Ceci nous amène donc à la question proprement géopolitique de gestion de notre sécurité au regard de l’attitude constante de ce voisin. Je professe pour ma part qu’il nous faut redevenir machiavéliens au sens noble du terme, c’est-à-dire renouer avec l’idée que la diplomatie n’est jamais complètement détachée de l’aptitude à faire respecter les traités sur lesquels elle repose et que, en l’absence de gendarme international institué, l’Europe doit disposer d’une force de dissuasion suffisante. Je n’ai pas de désir plus vif que de tendre vers le désarmement mais force est de constater que cela devra se faire de façon concertée, une fois le respect d’un ordre régional rétabli qui garantisse à l’Ukraine un fonctionnement autonome et assure le respect de la souveraineté de ses décisions démocratiquement exprimées. Pour l’instant, un des acteurs régionaux exploite la réticence européenne à la militarisation pour s’accroître des gains. Confrontés à un bilatéralisme basé sur la force, nous devons disposer de la capacité d’en exercer une. C’est regrettable mais, à nouveau, c’est à la Russie que la gauche devrait reprocher de nous contraindre à cette extrémité.

Pour l’instant, un des acteurs régionaux exploite la réticence européenne à la militarisation pour s’accroître des gains.

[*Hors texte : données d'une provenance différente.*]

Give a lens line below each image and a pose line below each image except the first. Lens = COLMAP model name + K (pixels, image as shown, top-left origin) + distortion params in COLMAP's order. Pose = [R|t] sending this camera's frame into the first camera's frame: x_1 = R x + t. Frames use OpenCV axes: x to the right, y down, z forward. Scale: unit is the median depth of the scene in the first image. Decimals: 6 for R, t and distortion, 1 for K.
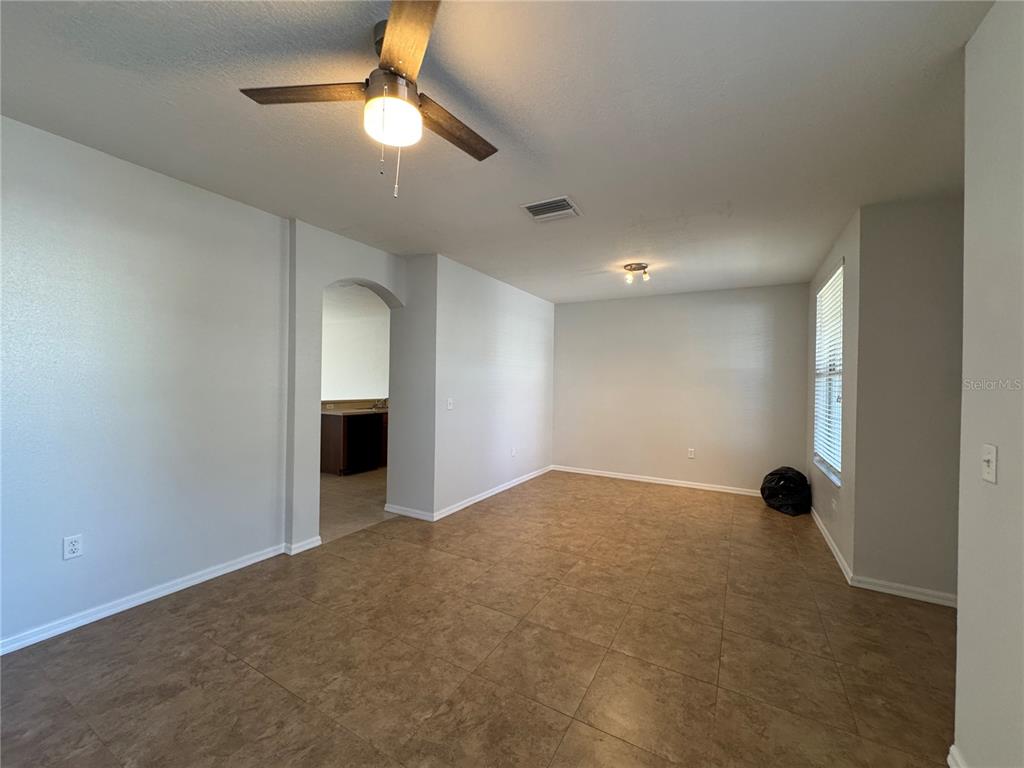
lens RADIAL K [[407.3, 0, 512.2], [0, 407.3, 383.5], [0, 0, 1]] dist [-0.003982, 0.000681]
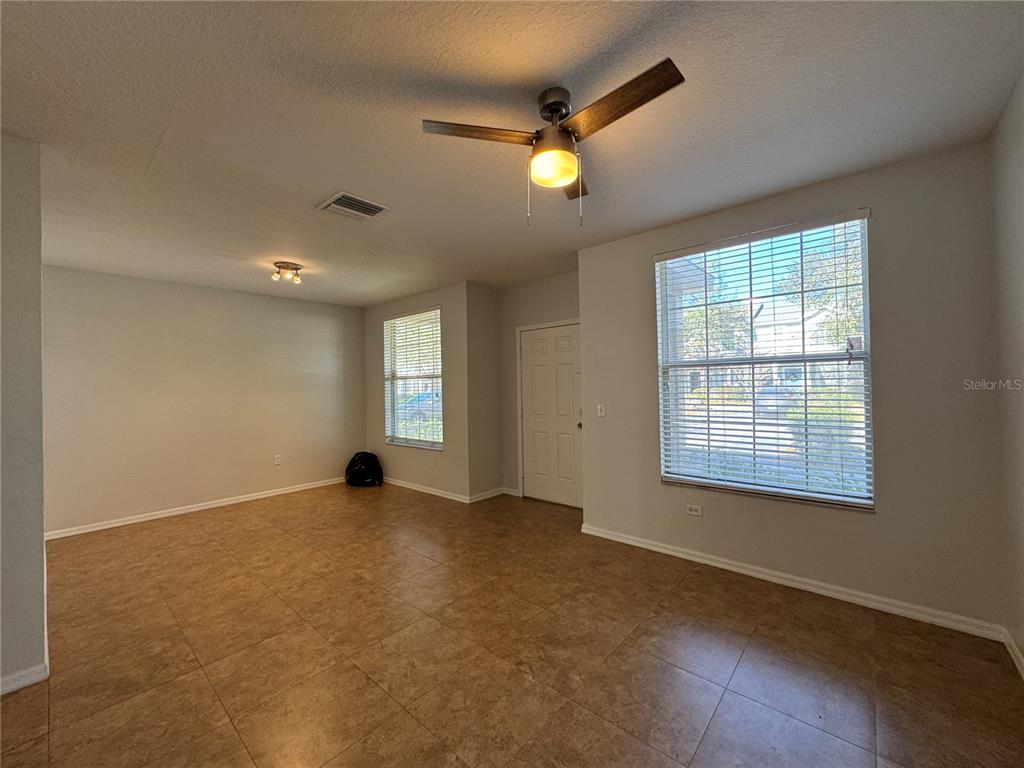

La diplomatie doit être un effort de chaque instant mais le premier ingrédient de tout accord est la confiance. Or, les mémorandums de Budapest, puis les accords de Minsk ont été rompus par la Russie. Au regard de ce précédent, il ne peut y avoir d’accord de paix sans garanties de sécurité, ce qui suppose l’implication d’une force armée étrangère. Différents pays s’y disent disposés (on parle de la Turquie ou de l’Inde). Pourquoi pas ? Mais c’est précisément cette exigence ukrainienne que Trump a qualifié d’excessive, se faisant l’allié objectif du Kremlin. Voilà la situation diplomatique actuelle. Dans ce contexte, la diplomatie se retrouve à nouveau subordonnée à la capacité des différentes parties prenantes à faire admettre à la Russie l’imposition de garanties de sécurité. Avec l’abandon des États-Unis, l’Europe n’a désormais d’autre choix que d’assumer son sort géopolitique. 

Il ne faut pas sous-estimer l’ampleur du succès populaire de cette vaste campagne de haine à l’égard des Européens et de l’inertie qu’elle risque d’avoir sur tout successeur de Poutine.

Il nous faut aussi mesurer à quel point la société civile est écrasée actuellement en Russie. Qu’il s’agisse de la fermeture du quotidien indépendant Novaïa Gazeta, de l’incrimination et de la fermeture subséquente de l’association Memorial qui effectuait des recherches sur les crimes du stalinisme, de la loi requalifiant d’agent étranger toute association percevant des financements internationaux, le régime de Poutine a contraint la politique à refluer dans ce que Svetlana Alekseïevitch désignait comme la « République des cuisines », à savoir des discussions domestiques dont rien ne peut transparaître publiquement. Il faut mesurer que la vie publique est rythmée par des célébrations de l’ « opération spéciale » où Poutine et Shaman, un chanteur de pop ultranationaliste, s’alternent pour surenchérir en injures à l’égard des Ukrainiens sous les bravas de foules colossales. Ou encore que les plateaux d’experts dont raffole la télévision russe se concluent régulièrement sur des appels aux massacres, tantôt des Ukrainiens, tantôt de tous les Européens. Il ne nous faut pas sous-estimer l’ampleur du succès populaire de cette vaste campagne de haine à notre égard et de l’inertie qu’elle risque d’avoir sur tout successeur de Poutine. 

Bref, il y a des raisons documentées, à gauche, de nourrir des méfiances à l’égard de la Russie contemporaine. Et l’idée que son impérialisme serait propice à la domestication ou à des accommodements trouve bien peu de support dans les faits. La politique est l’art du possible, sachons nous aussi mesurer avec sang-froid la réalité du risque russe, les obligations qu’il fait naître et la marge de manœuvre dont nous disposons.